I hit the beach at 6:30 a.m. The sun was rising over the Coast Range. Forty degrees felt invigorating. Gulls and terns sat in a rivulet. The spring’s lowest tide revealed tide pools and rocks teeming with life. I walked along the ocean’s edge and hunted for treasures.
In short order, they appeared: a keyhole limpet, then another, the latter the tiniest one I’d ever seen. Next was a hairy triton, Oregon’s official sea shell. I then scooped up a china hat limpet and a white sliver of sea glass.
I passed an ancient and titanic root wad buried in the sand. It might remain on this beach for the next 1000 years. Hopefully by then America will have moved well beyond America.
Tracks caught me eye. Not bird tracks. Critter tracks. I recognized coyote, raccoon, possibly otter. They all led from the creases in the crumbling cliffs to the ocean and I surmised the critters were feasting on mussels.

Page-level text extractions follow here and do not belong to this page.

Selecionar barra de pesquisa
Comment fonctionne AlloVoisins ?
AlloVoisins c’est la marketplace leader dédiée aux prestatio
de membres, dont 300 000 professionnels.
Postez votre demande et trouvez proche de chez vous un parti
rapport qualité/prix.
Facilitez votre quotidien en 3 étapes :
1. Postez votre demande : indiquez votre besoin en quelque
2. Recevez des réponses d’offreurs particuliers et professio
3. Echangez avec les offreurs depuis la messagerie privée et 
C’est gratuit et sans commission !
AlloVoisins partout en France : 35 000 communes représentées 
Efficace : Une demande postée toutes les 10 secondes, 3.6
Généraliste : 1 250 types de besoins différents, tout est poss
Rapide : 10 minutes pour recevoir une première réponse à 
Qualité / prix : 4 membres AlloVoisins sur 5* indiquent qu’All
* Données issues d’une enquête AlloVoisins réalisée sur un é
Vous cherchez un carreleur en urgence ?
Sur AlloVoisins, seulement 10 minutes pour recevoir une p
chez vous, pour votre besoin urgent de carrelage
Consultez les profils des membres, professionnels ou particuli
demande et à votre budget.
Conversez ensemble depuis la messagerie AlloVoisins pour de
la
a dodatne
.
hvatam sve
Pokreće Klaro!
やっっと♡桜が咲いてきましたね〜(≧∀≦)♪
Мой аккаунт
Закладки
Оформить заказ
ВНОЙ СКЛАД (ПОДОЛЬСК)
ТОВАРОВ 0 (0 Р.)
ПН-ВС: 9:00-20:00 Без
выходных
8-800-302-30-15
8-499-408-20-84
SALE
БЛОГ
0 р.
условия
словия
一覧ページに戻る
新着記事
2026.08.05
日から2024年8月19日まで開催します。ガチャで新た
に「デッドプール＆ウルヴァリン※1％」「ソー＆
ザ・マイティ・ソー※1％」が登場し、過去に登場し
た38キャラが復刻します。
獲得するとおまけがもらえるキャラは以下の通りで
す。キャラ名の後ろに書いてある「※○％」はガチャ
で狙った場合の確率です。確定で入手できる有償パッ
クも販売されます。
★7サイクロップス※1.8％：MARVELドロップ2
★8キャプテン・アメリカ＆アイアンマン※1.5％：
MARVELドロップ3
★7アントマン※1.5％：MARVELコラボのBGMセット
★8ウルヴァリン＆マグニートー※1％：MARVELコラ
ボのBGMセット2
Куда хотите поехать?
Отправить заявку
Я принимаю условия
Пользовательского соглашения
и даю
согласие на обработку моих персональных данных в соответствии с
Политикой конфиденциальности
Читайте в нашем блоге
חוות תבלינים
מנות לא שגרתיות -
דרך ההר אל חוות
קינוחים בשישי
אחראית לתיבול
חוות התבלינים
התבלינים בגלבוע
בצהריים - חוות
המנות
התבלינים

The critters knew their tides.
I kept walking south. I saw an art installation dangling from the roots of a massive red tree stripped of its bark. The art consisted of crabbing gear washed ashore that some artist saw fit to make art with.
Something green in the sand ahead of me captured my attention. I pulled it free. It was more crabbing gear detritus and I added it to the installation.
A steep wall of mud, sand, and rock stopped me. I noticed a small log, the perfect size, and I picked it up and did my driftwood exercises for fitness of body and mind.
I finished my exercises and heaved the log into the surf. It made a pleasing splashing sound. I walked and walked until I came to the fort I started building a week ago. I worked on the fort for half an hour. As I left, I found an exquisite piece of bleached beaverwood the size of a cane. I walked home with the cane, twirling it like the beach dandy I am.